■ **Task**
Copy every line of the entries below word for word, keeping the original order.

#### Provided records ####

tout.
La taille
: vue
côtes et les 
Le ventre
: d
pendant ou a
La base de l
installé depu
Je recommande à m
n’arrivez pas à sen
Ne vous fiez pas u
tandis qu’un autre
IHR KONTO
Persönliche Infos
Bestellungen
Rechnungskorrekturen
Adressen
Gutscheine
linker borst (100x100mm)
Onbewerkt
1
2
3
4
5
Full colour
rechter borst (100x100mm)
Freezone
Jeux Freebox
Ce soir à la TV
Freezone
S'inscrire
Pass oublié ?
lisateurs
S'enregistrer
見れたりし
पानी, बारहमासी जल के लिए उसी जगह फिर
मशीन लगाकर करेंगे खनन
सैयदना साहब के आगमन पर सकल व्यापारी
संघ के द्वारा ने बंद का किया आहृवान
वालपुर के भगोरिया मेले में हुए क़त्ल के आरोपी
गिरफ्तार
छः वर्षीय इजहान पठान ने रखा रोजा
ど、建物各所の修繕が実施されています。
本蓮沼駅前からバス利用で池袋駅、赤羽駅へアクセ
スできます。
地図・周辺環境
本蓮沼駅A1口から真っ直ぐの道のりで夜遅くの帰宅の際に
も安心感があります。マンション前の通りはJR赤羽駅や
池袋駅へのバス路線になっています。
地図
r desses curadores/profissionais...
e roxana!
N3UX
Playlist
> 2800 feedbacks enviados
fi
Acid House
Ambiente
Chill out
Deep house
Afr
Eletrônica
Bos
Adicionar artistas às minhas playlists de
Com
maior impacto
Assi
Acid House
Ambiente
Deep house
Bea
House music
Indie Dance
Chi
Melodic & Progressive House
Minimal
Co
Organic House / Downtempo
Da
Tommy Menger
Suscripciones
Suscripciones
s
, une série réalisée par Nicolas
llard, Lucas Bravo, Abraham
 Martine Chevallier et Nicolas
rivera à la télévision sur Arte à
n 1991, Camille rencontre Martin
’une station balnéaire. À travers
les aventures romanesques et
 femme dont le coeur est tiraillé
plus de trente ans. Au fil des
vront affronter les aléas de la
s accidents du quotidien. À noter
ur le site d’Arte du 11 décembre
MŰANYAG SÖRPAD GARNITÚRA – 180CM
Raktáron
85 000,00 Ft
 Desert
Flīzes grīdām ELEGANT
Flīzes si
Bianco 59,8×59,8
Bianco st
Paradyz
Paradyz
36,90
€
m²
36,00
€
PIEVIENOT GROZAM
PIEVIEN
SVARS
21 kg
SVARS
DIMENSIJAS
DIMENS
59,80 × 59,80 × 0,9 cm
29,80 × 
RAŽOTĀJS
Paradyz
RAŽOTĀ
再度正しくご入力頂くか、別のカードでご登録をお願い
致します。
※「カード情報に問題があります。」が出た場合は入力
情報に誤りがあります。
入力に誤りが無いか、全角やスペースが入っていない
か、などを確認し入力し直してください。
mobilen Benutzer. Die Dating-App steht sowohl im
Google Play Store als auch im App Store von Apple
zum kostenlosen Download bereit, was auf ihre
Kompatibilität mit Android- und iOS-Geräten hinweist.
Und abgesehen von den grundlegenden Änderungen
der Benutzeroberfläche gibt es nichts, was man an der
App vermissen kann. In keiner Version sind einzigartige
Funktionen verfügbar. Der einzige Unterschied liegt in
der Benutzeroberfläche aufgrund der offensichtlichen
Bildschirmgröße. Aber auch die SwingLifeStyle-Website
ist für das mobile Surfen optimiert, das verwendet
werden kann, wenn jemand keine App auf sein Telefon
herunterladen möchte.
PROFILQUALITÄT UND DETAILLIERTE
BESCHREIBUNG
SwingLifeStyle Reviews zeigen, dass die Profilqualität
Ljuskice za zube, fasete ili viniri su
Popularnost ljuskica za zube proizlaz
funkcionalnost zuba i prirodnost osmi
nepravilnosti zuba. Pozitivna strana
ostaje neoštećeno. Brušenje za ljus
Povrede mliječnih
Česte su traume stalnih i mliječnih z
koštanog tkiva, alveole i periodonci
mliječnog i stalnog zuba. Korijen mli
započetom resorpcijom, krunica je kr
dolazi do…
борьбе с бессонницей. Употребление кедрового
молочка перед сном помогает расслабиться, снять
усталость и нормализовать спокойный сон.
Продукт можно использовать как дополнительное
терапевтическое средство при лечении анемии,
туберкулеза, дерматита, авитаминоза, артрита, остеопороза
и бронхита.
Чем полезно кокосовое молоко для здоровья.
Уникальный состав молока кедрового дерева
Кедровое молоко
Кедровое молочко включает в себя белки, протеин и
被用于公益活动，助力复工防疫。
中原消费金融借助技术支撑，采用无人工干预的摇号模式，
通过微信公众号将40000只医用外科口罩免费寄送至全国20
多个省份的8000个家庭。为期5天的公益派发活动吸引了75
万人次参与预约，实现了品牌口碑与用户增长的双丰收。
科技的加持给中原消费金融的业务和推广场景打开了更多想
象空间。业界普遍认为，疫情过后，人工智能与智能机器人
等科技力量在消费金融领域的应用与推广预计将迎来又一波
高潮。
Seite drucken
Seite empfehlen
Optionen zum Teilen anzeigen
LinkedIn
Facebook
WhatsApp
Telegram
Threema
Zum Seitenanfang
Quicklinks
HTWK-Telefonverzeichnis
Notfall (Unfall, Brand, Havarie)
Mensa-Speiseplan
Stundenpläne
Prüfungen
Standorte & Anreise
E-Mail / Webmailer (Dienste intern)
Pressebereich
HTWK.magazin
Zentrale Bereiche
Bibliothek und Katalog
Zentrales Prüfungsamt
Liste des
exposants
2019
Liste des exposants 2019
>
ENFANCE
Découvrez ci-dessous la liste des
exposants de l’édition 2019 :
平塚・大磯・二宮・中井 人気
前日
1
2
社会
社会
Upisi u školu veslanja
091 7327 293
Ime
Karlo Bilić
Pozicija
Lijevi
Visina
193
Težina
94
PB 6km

####

■ **Answer box**
tout.
La taille
: vue
côtes et les 
Le ventre
: d
pendant ou a
La base de l
installé depu
Je recommande à m
n’arrivez pas à sen
Ne vous fiez pas u
tandis qu’un autre
IHR KONTO
Persönliche Infos
Bestellungen
Rechnungskorrekturen
Adressen
Gutscheine
linker borst (100x100mm)
Onbewerkt
1
2
3
4
5
Full colour
rechter borst (100x100mm)
Freezone
Jeux Freebox
Ce soir à la TV
Freezone
S'inscrire
Pass oublié ?
lisateurs
S'enregistrer
見れたりし
पानी, बारहमासी जल के लिए उसी जगह फिर
मशीन लगाकर करेंगे खनन
सैयदना साहब के आगमन पर सकल व्यापारी
संघ के द्वारा ने बंद का किया आहृवान
वालपुर के भगोरिया मेले में हुए क़त्ल के आरोपी
गिरफ्तार
छः वर्षीय इजहान पठान ने रखा रोजा
ど、建物各所の修繕が実施されています。
本蓮沼駅前からバス利用で池袋駅、赤羽駅へアクセ
スできます。
地図・周辺環境
本蓮沼駅A1口から真っ直ぐの道のりで夜遅くの帰宅の際に
も安心感があります。マンション前の通りはJR赤羽駅や
池袋駅へのバス路線になっています。
地図
r desses curadores/profissionais...
e roxana!
N3UX
Playlist
> 2800 feedbacks enviados
fi
Acid House
Ambiente
Chill out
Deep house
Afr
Eletrônica
Bos
Adicionar artistas às minhas playlists de
Com
maior impacto
Assi
Acid House
Ambiente
Deep house
Bea
House music
Indie Dance
Chi
Melodic & Progressive House
Minimal
Co
Organic House / Downtempo
Da
Tommy Menger
Suscripciones
Suscripciones
s
, une série réalisée par Nicolas
llard, Lucas Bravo, Abraham
 Martine Chevallier et Nicolas
rivera à la télévision sur Arte à
n 1991, Camille rencontre Martin
’une station balnéaire. À travers
les aventures romanesques et
 femme dont le coeur est tiraillé
plus de trente ans. Au fil des
vront affronter les aléas de la
s accidents du quotidien. À noter
ur le site d’Arte du 11 décembre
MŰANYAG SÖRPAD GARNITÚRA – 180CM
Raktáron
85 000,00 Ft
 Desert
Flīzes grīdām ELEGANT
Flīzes si
Bianco 59,8×59,8
Bianco st
Paradyz
Paradyz
36,90
€
m²
36,00
€
PIEVIENOT GROZAM
PIEVIEN
SVARS
21 kg
SVARS
DIMENSIJAS
DIMENS
59,80 × 59,80 × 0,9 cm
29,80 × 
RAŽOTĀJS
Paradyz
RAŽOTĀ
再度正しくご入力頂くか、別のカードでご登録をお願い
致します。
※「カード情報に問題があります。」が出た場合は入力
情報に誤りがあります。
入力に誤りが無いか、全角やスペースが入っていない
か、などを確認し入力し直してください。
mobilen Benutzer. Die Dating-App steht sowohl im
Google Play Store als auch im App Store von Apple
zum kostenlosen Download bereit, was auf ihre
Kompatibilität mit Android- und iOS-Geräten hinweist.
Und abgesehen von den grundlegenden Änderungen
der Benutzeroberfläche gibt es nichts, was man an der
App vermissen kann. In keiner Version sind einzigartige
Funktionen verfügbar. Der einzige Unterschied liegt in
der Benutzeroberfläche aufgrund der offensichtlichen
Bildschirmgröße. Aber auch die SwingLifeStyle-Website
ist für das mobile Surfen optimiert, das verwendet
werden kann, wenn jemand keine App auf sein Telefon
herunterladen möchte.
PROFILQUALITÄT UND DETAILLIERTE
BESCHREIBUNG
SwingLifeStyle Reviews zeigen, dass die Profilqualität
Ljuskice za zube, fasete ili viniri su
Popularnost ljuskica za zube proizlaz
funkcionalnost zuba i prirodnost osmi
nepravilnosti zuba. Pozitivna strana
ostaje neoštećeno. Brušenje za ljus
Povrede mliječnih
Česte su traume stalnih i mliječnih z
koštanog tkiva, alveole i periodonci
mliječnog i stalnog zuba. Korijen mli
započetom resorpcijom, krunica je kr
dolazi do…
борьбе с бессонницей. Употребление кедрового
молочка перед сном помогает расслабиться, снять
усталость и нормализовать спокойный сон.
Продукт можно использовать как дополнительное
терапевтическое средство при лечении анемии,
туберкулеза, дерматита, авитаминоза, артрита, остеопороза
и бронхита.
Чем полезно кокосовое молоко для здоровья.
Уникальный состав молока кедрового дерева
Кедровое молоко
Кедровое молочко включает в себя белки, протеин и
被用于公益活动，助力复工防疫。
中原消费金融借助技术支撑，采用无人工干预的摇号模式，
通过微信公众号将40000只医用外科口罩免费寄送至全国20
多个省份的8000个家庭。为期5天的公益派发活动吸引了75
万人次参与预约，实现了品牌口碑与用户增长的双丰收。
科技的加持给中原消费金融的业务和推广场景打开了更多想
象空间。业界普遍认为，疫情过后，人工智能与智能机器人
等科技力量在消费金融领域的应用与推广预计将迎来又一波
高潮。
Seite drucken
Seite empfehlen
Optionen zum Teilen anzeigen
LinkedIn
Facebook
WhatsApp
Telegram
Threema
Zum Seitenanfang
Quicklinks
HTWK-Telefonverzeichnis
Notfall (Unfall, Brand, Havarie)
Mensa-Speiseplan
Stundenpläne
Prüfungen
Standorte & Anreise
E-Mail / Webmailer (Dienste intern)
Pressebereich
HTWK.magazin
Zentrale Bereiche
Bibliothek und Katalog
Zentrales Prüfungsamt
Liste des
exposants
2019
Liste des exposants 2019
>
ENFANCE
Découvrez ci-dessous la liste des
exposants de l’édition 2019 :
平塚・大磯・二宮・中井 人気
前日
1
2
社会
社会
Upisi u školu veslanja
091 7327 293
Ime
Karlo Bilić
Pozicija
Lijevi
Visina
193
Težina
94
PB 6km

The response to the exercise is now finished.